Ondertussen geeft hij scherpe inzichten in de kwalijke kanten van de mens, zijn egoïsme, dat zich breed maakt ten koste van de ander. Heeft Schopenhauer niet gelijk als hij de mens beschrijft als een marionet van zijn eigen begeerte (bezit) en wellust (roem)? Schopenhauer merkt op dat het „bezit van de zaak het einde van het vermaak is.” Wordt dat niet dagelijks bevestigd als een waarheid, ook onder (reformatorische) christenen?
En wie voelt zich niet geraakt wanneer de ellende van het leven breed wordt uitgemeten? Is dit leven niet een aards tranendal? Ook een kerkvader zoals Augustinus kan uitweiden over de ellendigheden van dit aardse leven, maar dan vanuit het perspectief van het hemelse leven. Schopenhauer schrijft in zijn laatste hoofdstuk dat er maar één aangeboren dwaling bestaat, en die luidt „dat wij bestaan om gelukkig te zijn.” Augustinus en later Pascal gaan ervan uit dat er een aangeboren drang is om gelukkig te zijn vanwege het besef van een verloren paradijs. Het gaat echter fout met het geluksverlangen wanneer we het op dít leven richten.
Schopenhauer schrijft flitsend, beeldend, appelleert aan het tragische levensgevoel, formuleert als een filosofische Prediker tal van levenswijsheden die herkenbaar zijn. Hij ontmaskert mensen die zich mooier en beter voordoen maar heimelijk door andere, plattere drijfveren geleid worden. Hij houdt de filosofie dicht bij het gewone leven.

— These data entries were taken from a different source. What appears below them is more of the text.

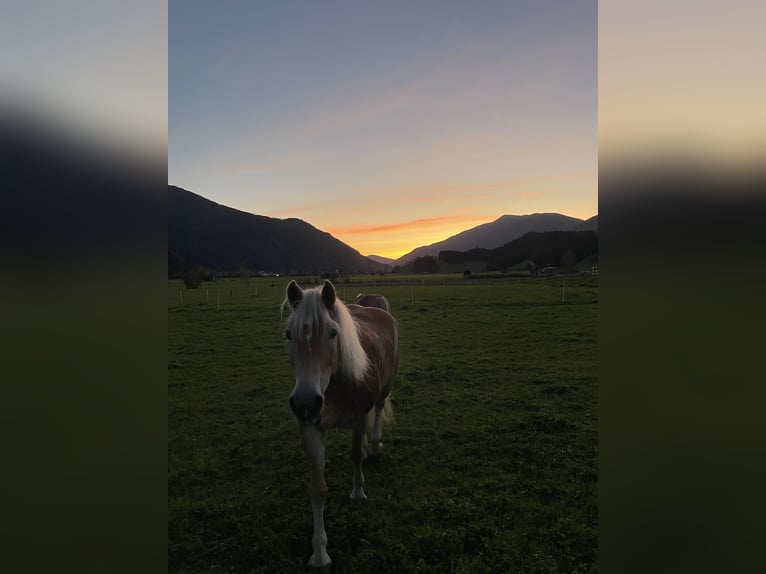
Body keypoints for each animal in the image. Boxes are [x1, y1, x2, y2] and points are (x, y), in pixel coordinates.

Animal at [284, 280, 402, 572]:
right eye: (289, 335)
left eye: (332, 333)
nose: (305, 402)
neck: (333, 385)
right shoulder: (311, 428)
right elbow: (318, 488)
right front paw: (319, 552)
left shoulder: (358, 417)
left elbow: (355, 456)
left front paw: (358, 492)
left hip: (385, 387)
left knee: (378, 410)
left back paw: (375, 445)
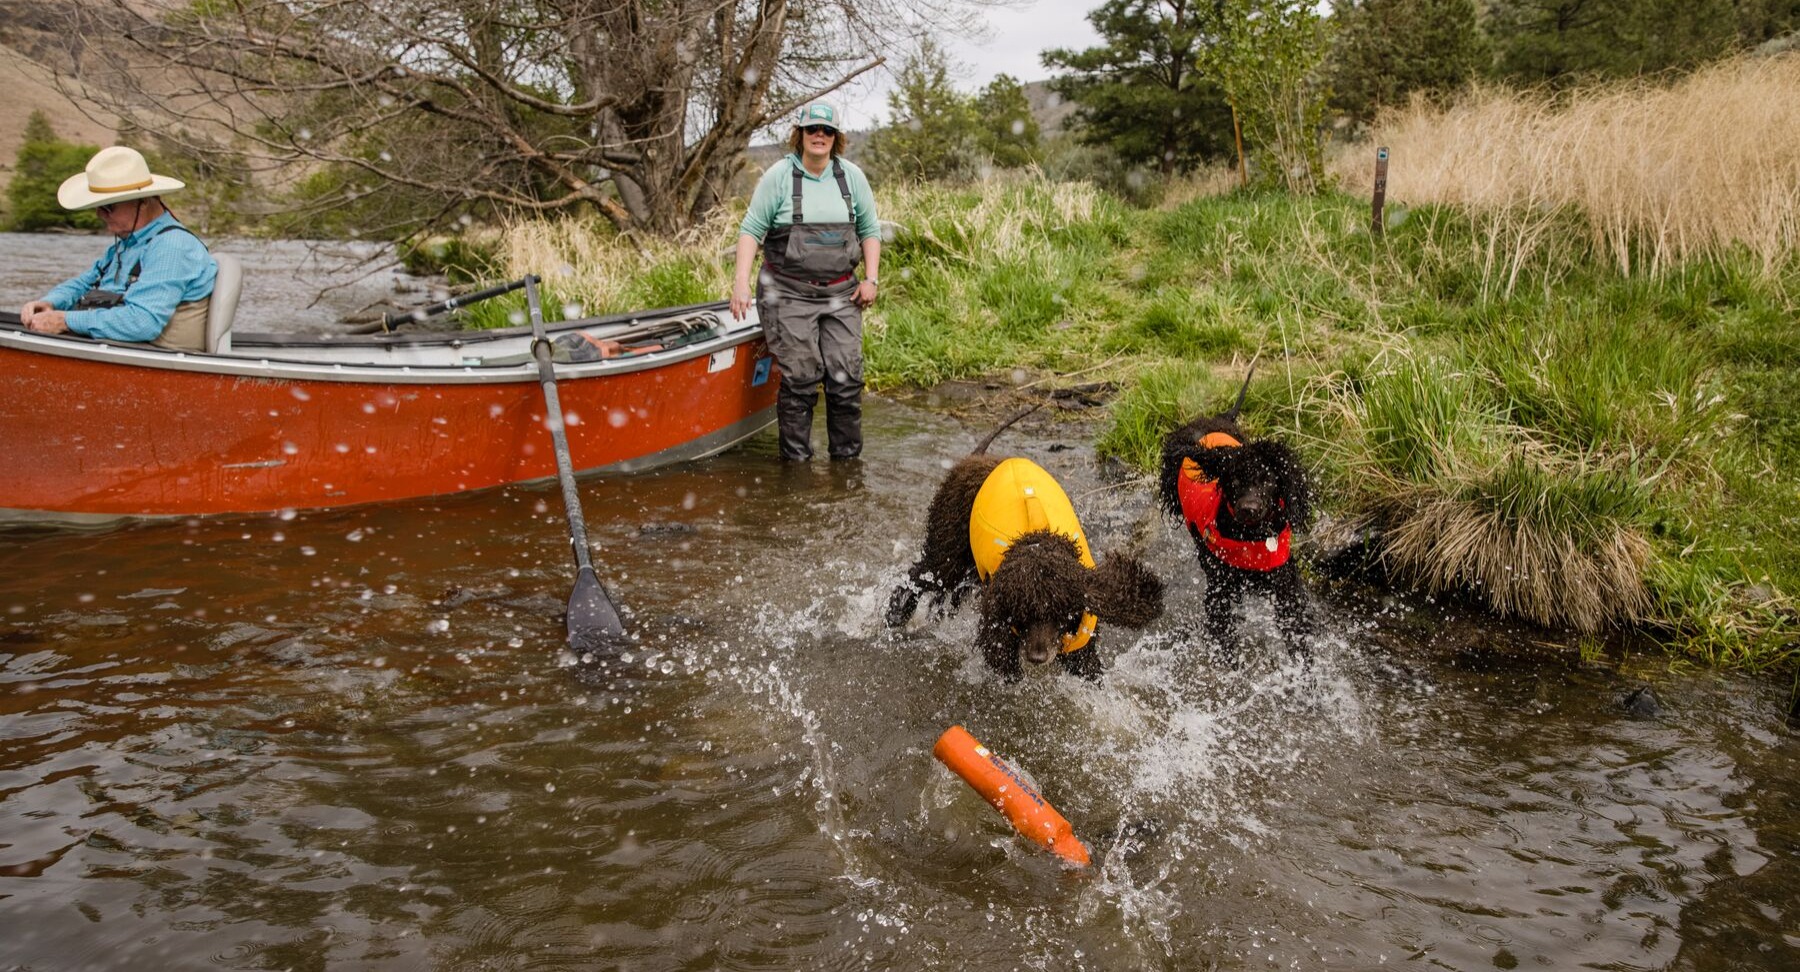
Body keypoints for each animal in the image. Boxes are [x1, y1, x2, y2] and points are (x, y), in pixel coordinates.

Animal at [885, 406, 1166, 680]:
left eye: (1059, 612)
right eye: (1021, 614)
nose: (1037, 657)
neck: (1037, 540)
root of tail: (975, 458)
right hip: (947, 555)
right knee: (917, 578)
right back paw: (895, 616)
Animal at [1159, 367, 1317, 662]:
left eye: (1269, 479)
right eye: (1233, 480)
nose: (1248, 509)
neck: (1252, 537)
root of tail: (1219, 417)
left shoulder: (1286, 588)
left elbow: (1298, 636)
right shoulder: (1219, 593)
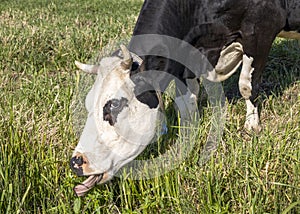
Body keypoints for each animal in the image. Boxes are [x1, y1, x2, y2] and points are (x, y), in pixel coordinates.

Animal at [71, 0, 300, 196]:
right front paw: (188, 136)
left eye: (114, 105)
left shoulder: (261, 28)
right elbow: (186, 99)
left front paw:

Voor veel moderne filosofen geldt: lees ze voor zover je de tijdgeest beter kunt verstaan, maar houd afstand als je voelt dat ze je aan je eigen levensperspectief knagen. Wie zielen vangt, is wijs. Dat is de opdracht van de christen met betrekking tot de zielen die in het labyrint van deze wereld verkeren, geknakt door het leven gaan vanwege het uitzichtloos levenspessimisme, zoals Schopenhauer dat verwoordt maar dat door velen dagelijks wordt beleefd.
Boekgegevens
”De wereld als wil en voorstelling”, Arthur Schopenhauer; uitg. Wereldbibliotheek, Amsterdam, 2012; ISBN 978 90 284 2474 6; 1277 blz.; € 49,95.